I am using jquery to send the email value to my php file and return a message if the email is found. My code is working fine but I want if an email is found the cursor be on focus on the #usu_email field until the email be changed. After this, it should allow me to continue to next field.
This is the jquery code I am using:
function getemail(value) {
var usumail = $("#usu_email").val();
$.ajax({
type: "POST",
url: "ajax_email.php",
data: "usu_email=" + usumail,
success: function(data, textStatus) {
if (data !== null) {
$("#eresult").html(data);
$("#usu_email").focus();
}
},
});
};
My problem is that if and email does not exist in my database the cursor keeps doing focus on my #usu_email field and does not allow me to continue to next field.
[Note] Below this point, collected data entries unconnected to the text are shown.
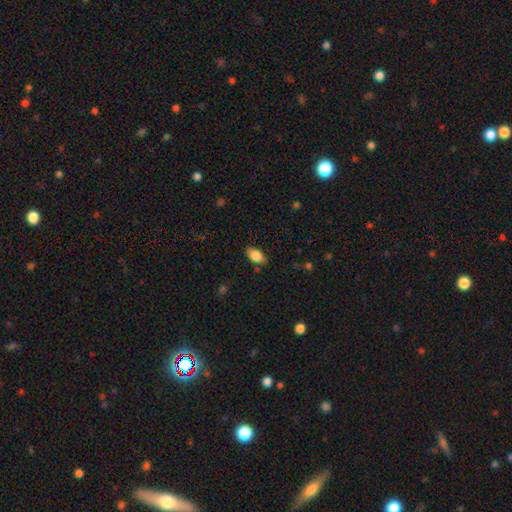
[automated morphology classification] Smooth or featured? Predicted: smooth (p=0.84). How rounded? Predicted: in between (p=0.90). Merging? Predicted: none (p=0.81).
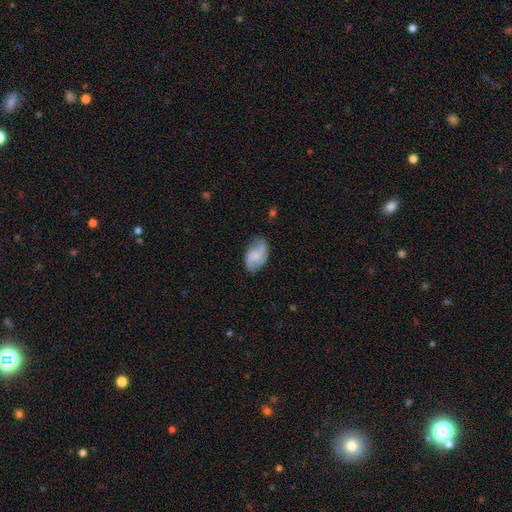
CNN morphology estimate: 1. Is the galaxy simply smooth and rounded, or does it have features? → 48% featured or disk, 45% smooth, 7% star or artifact.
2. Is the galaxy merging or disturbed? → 67% none, 24% minor disturbance, 7% major disturbance, 2% merger.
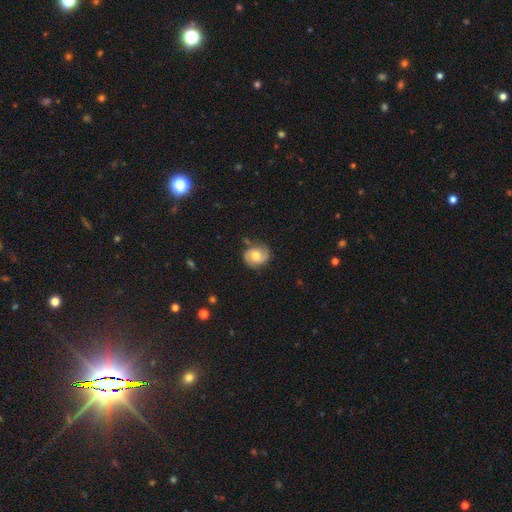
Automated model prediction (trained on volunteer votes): Smooth or featured?
  - featured or disk: 66% *
  - smooth: 27%
  - star or artifact: 7%
Edge-on disk?
  - no: 98% *
  - yes: 2%
Bar?
  - no: 65% *
  - weak: 30%
  - strong: 5%
Spiral arms?
  - yes: 93% *
  - no: 7%
Spiral winding?
  - medium: 46% *
  - tight: 36%
  - loose: 18%
Spiral arm count?
  - 2: 87% *
  - can't tell: 6%
  - 1: 3%
  - 3: 2%
  - 4: 1%
  - more than 4: 1%
Bulge size?
  - moderate: 65% *
  - small: 20%
  - large: 11%
  - none: 3%
  - dominant: 1%
Merging?
  - none: 77% *
  - minor disturbance: 16%
  - major disturbance: 5%
  - merger: 2%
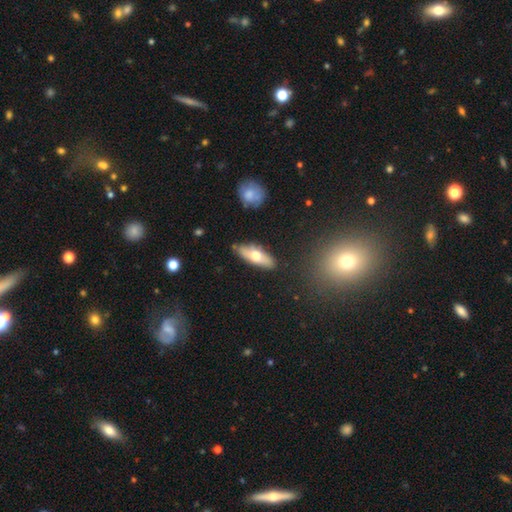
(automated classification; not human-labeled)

I will appreciate any help about this problem because I know very little about jquery.
回答1:
First... Your condition if (data !== null) always will be true since there always will be a data provided... Be it an empty string.
The only case where there will be no data is on Ajax error... And the condition won't even be evaluated because the success callback won't execute.
Next, I assume that your Ajax request is triggered on $("#usu_email") blur... Else, I don't know how you achieve «does not allow me to continue».
Modify it in this way to compare a response:
function getemail(value) {
var usumail = $("#usu_email").val();
$.ajax({
type: "POST",
url: "ajax_email.php",
data: "usu_email=" + usumail,
datatype: "json",
success: function(data) { // There is only one argument here.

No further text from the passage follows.